# Biweekly Report 3 
## Understanding and Implementing the BLEU Score Metric

### Logan Barnhart

In this report we'll be building some intuition around the BLEU score and implementing it.

The BLEU score is an incredibly important metric in the field of machine translation because it served as a baseline sense of accuracy across any given model which would prove valuable when seeing if newer models indeed improved upon older ones. 

The original paper can be found [here](https://aclanthology.org/P02-1040.pdf)

### Why is BLEU needed over a simple accuracy metric?

The primary issue researchers faced was that there are often times many correct translations of any given sentence, so a new metric was needed to adequately handle all the different cases. 

Additionally, all of the metrics researchers were working with until BLEU was implemented were incredibly expensive and slowed any progress to a hault. 

## The big idea behind BLEU

Typically, the many different but ___on average___ correct translations will share a common vocabulary and some similarity in ordering. The idea is to break the machine translation and reference translations into several sets of n-grams and calculate a weighted average of accuracy across the sets. 

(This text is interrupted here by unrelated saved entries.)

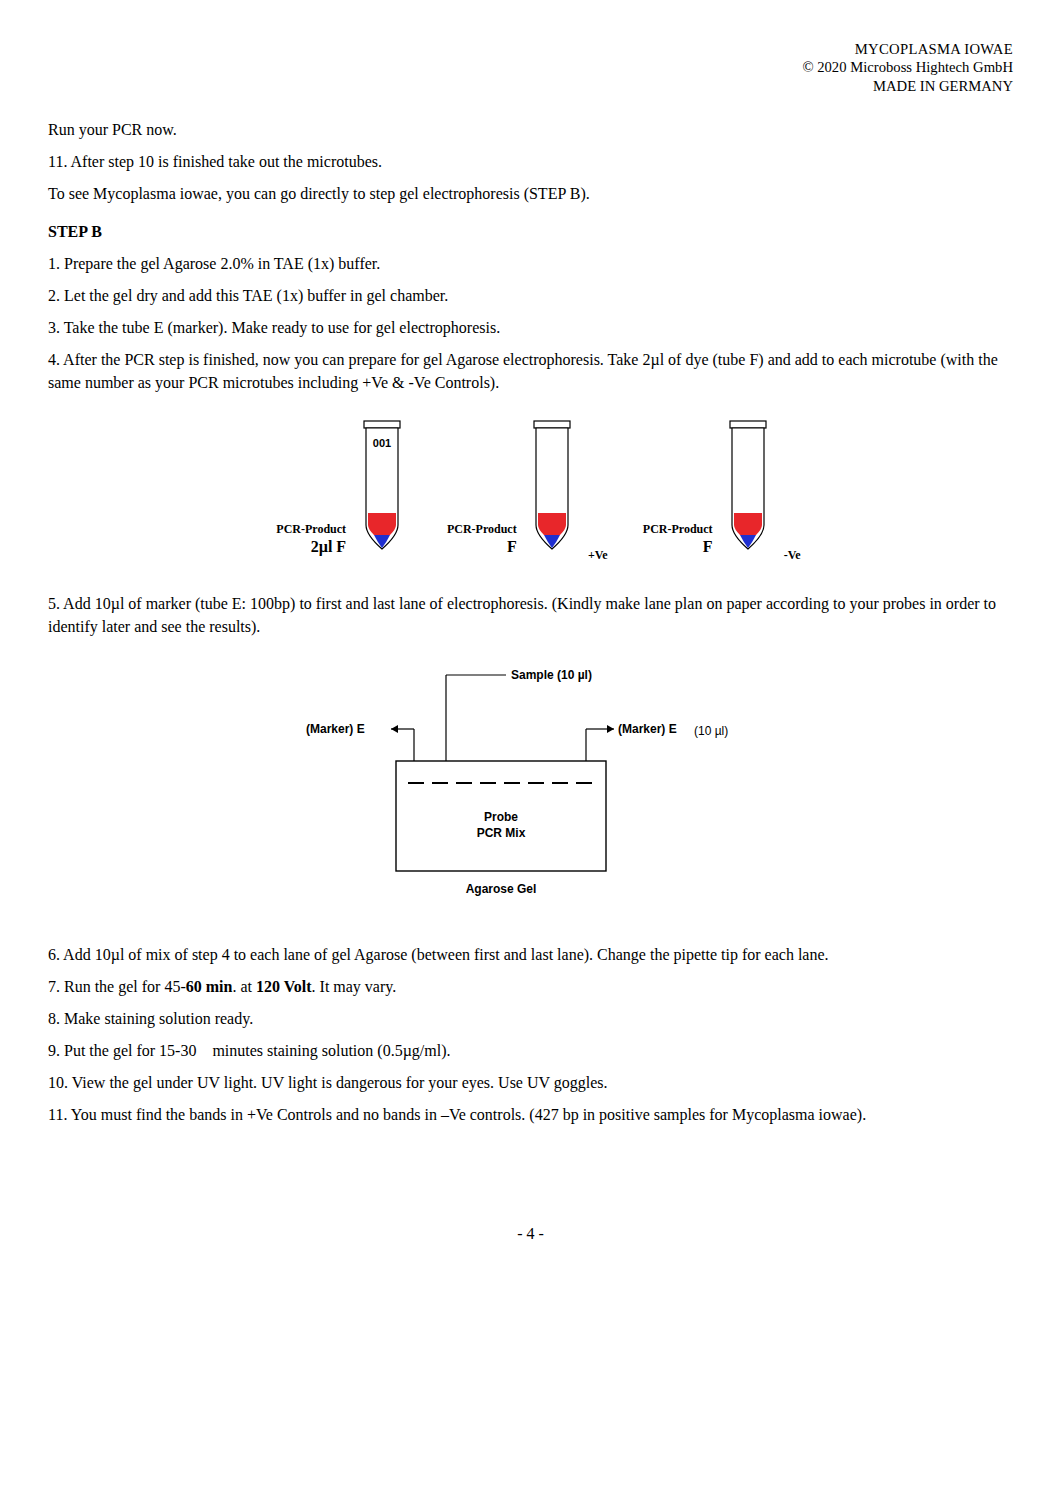Mycoplasma Iowae
© 2020 Microboss Hightech GmbH
MADE IN GERMANY
Run your PCR now.
11. After step 10 is finished take out the microtubes.
To see Mycoplasma iowae, you can go directly to step gel electrophoresis (STEP B).
STEP B
1. Prepare the gel Agarose 2.0% in TAE (1x) buffer.
2. Let the gel dry and add this TAE (1x) buffer in gel chamber.
3. Take the tube E (marker). Make ready to use for gel electrophoresis.
4. After the PCR step is finished, now you can prepare for gel Agarose electrophoresis. Take 2µl of dye (tube F) and add to each microtube (with the same number as your PCR microtubes including +Ve & -Ve Controls).
PCR-Product
2µl F
001
PCR-Product
F
+Ve
PCR-Product
F
-Ve
5. Add 10µl of marker (tube E: 100bp) to first and last lane of electrophoresis. (Kindly make lane plan on paper according to your probes in order to identify later and see the results).
Sample (10 µl) (Marker) E (Marker) E (10 µl) Probe PCR Mix Agarose Gel
6. Add 10µl of mix of step 4 to each lane of gel Agarose (between first and last lane). Change the pipette tip for each lane.
7. Run the gel for 45-60 min. at 120 Volt. It may vary.
8. Make staining solution ready.
9. Put the gel for 15-30 minutes staining solution (0.5µg/ml).
10. View the gel under UV light. UV light is dangerous for your eyes. Use UV goggles.
11. You must find the bands in +Ve Controls and no bands in –Ve controls. (427 bp in positive samples for Mycoplasma iowae).
- 4 -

It turns out that BLEU is not perfect, and may make non-intuitive scores on individual  examples, but on average it makes intuitive scores that would match with a human scorer. 


# Formula - Part 1

The researchers use a modified precision which uses the following formula:

The score when considering n-gram words in a single sentence, C is: 

#$p_n = \frac{\sum_{\text{n-gram} \in C} \textrm{Count}_{clip}(\text{n-gram})}{\sum_{\text{n-gram} \in C} \textrm{Count}(\text{n-gram})}$

where 
* $\textrm{Count}(\text{n-gram})$ is the number of times n-gram occurs in $C$
* $\textrm{Count}_{clip} = \min \left ( \textrm{Count}(\text{n-gram}), \textrm{Count}_{ref}(\text{n-gram}) \right)$ 

and 

* $\textrm{Count}_{ref}(\text{n-gram})$ is the largest number of times n-gram occurs in any of the reference sentences. 

## Example

Let's say we are given a sentence in Chinese that translates to some variation of "The cat is on the mat."

Machine translation: 

* The cat the cat the cat.

Reference translations:

* The cat is on the mat.
* There is a cat on the mat.

If we're considering unigrams, then 

$p_1 = \frac{2 + 1}{3 + 3} = \frac{1}{2}$

since 'the' occurs 2 times in the first reference, 'cat' occurs 1 time in either of the reference sentences, and 'the' and 'cat' both occur 3 times in the translation.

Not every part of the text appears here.